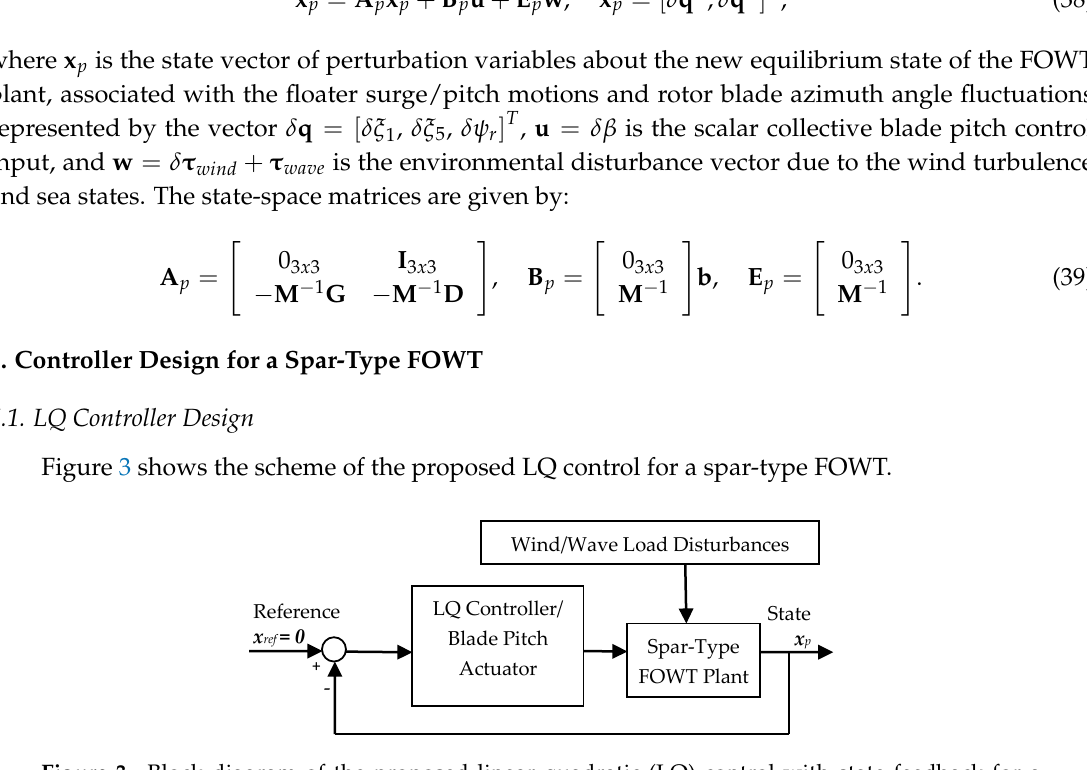
Figure 3. Block diagram of the proposed linear quadratic (LQ) control with state feedback for a spar-type FOWT.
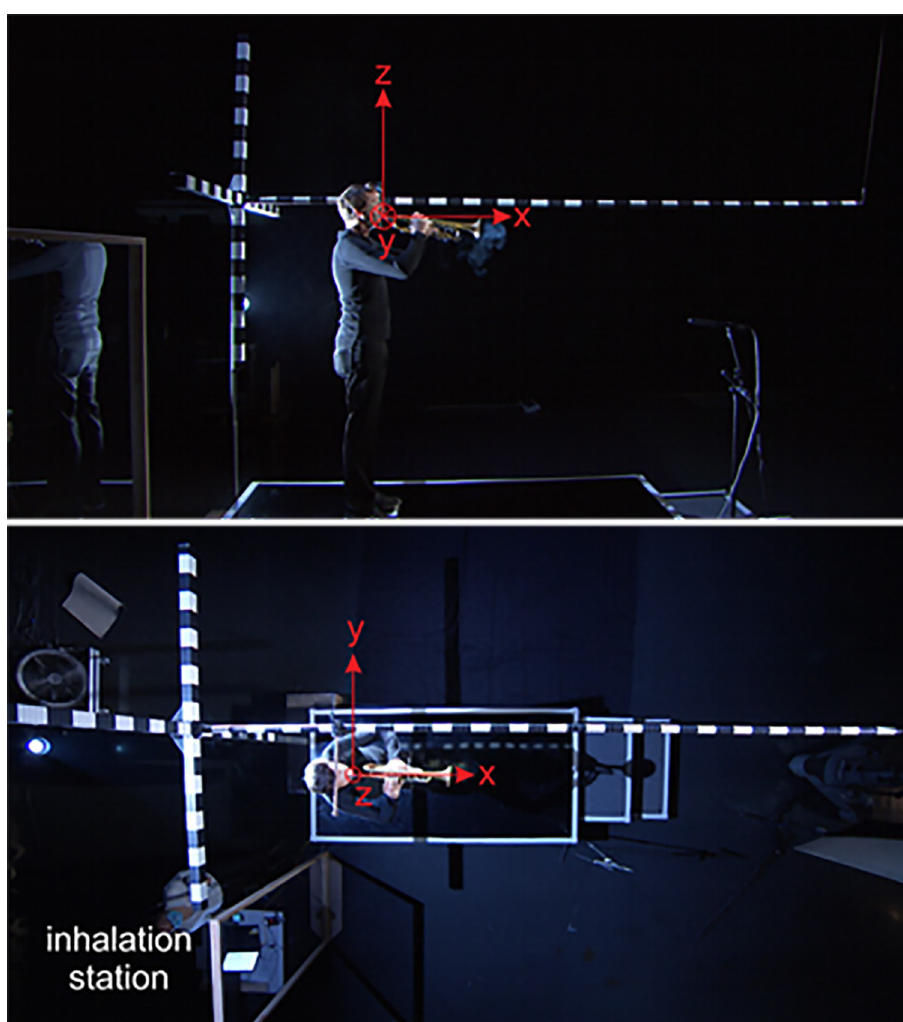
Fig 2. Pictures of a trumpeter in the side view (upper) and top view (lower) perspective. The origin of the coordinate system was placed at the mouth opening of the instrument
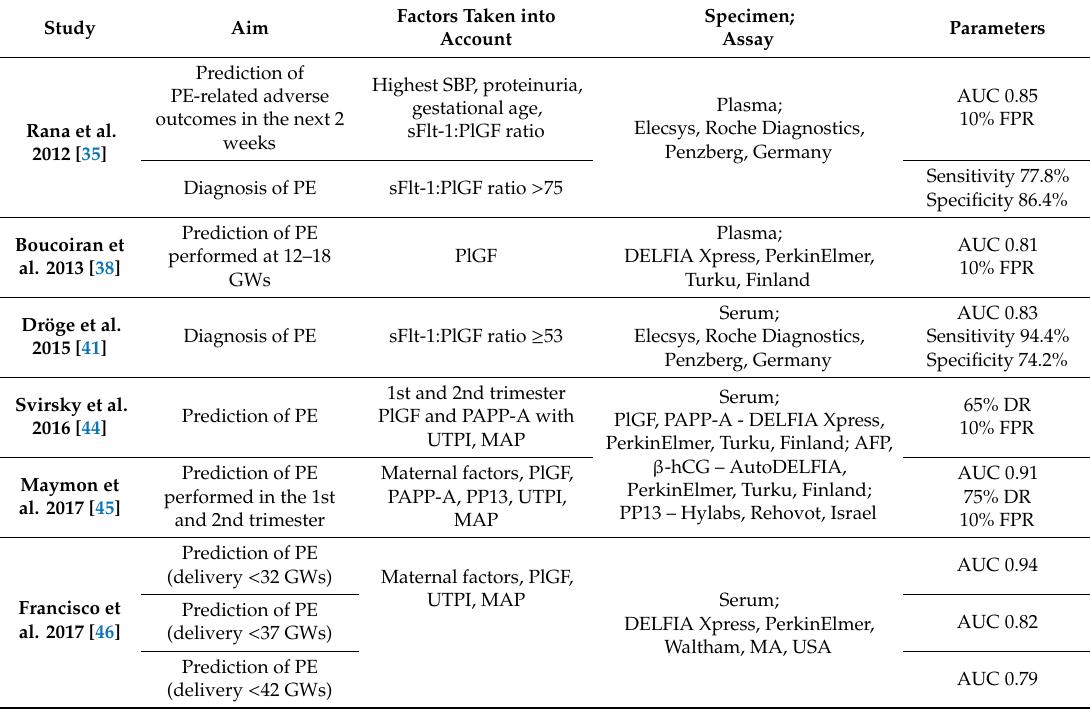
Table 4. Proposed algorithms for the detection of PE in twin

Your task
Reproduce the data above verbatim, minus any images.

Answer for the task
Figure 3. Block diagram of the proposed linear quadratic (LQ) control with state feedback for a spar-type FOWT.
Fig 2. Pictures of a trumpeter in the side view (upper) and top view (lower) perspective. The origin of the coordinate system was placed at the mouth opening of the instrument
Table 4. Proposed algorithms for the detection of PE in twin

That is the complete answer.